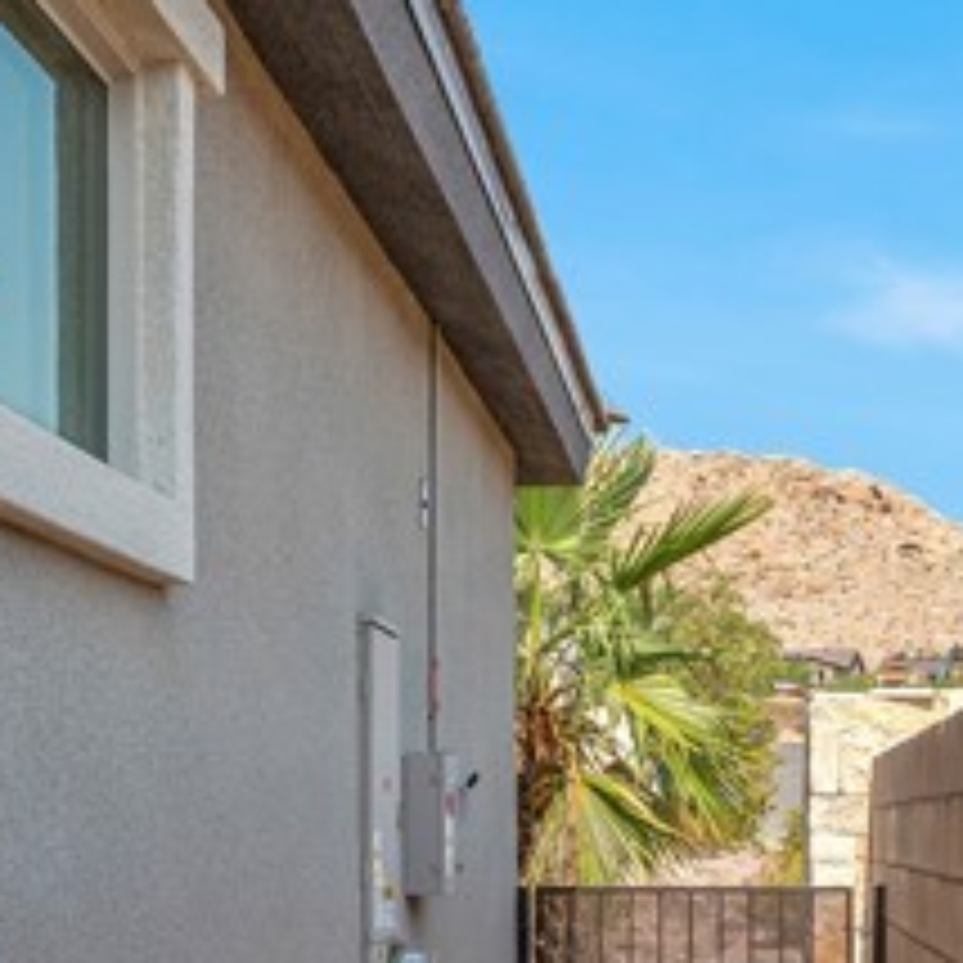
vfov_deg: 24.5
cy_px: 801
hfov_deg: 24.7
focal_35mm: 69
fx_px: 2172
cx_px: 220
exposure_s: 1/200
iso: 100
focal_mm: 16
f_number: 9
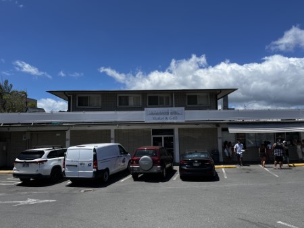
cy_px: 114
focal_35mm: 26
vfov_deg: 53.1
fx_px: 228
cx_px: 152
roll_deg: +1.0
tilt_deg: +3.8
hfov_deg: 67.3
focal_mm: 5.1
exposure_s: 1/4149
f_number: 1.6
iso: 50
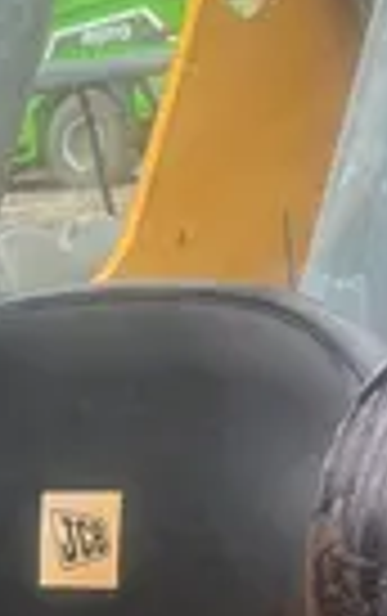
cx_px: -490
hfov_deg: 8.3
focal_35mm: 147
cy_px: 843
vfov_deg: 13.6
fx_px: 2473
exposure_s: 1/499
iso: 50
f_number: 1.6
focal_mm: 5.1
^^^^
(PROBLEM STATEMENT) Reproduce every entry above exactly, and omit the pictures.

(RESPONSE TO THE TASK)
vfov_deg: 24.5
cy_px: 801
hfov_deg: 24.7
focal_35mm: 69
fx_px: 2172
cx_px: 220
exposure_s: 1/200
iso: 100
focal_mm: 16
f_number: 9
cy_px: 114
focal_35mm: 26
vfov_deg: 53.1
fx_px: 228
cx_px: 152
roll_deg: +1.0
tilt_deg: +3.8
hfov_deg: 67.3
focal_mm: 5.1
exposure_s: 1/4149
f_number: 1.6
iso: 50
cx_px: -490
hfov_deg: 8.3
focal_35mm: 147
cy_px: 843
vfov_deg: 13.6
fx_px: 2473
exposure_s: 1/499
iso: 50
f_number: 1.6
focal_mm: 5.1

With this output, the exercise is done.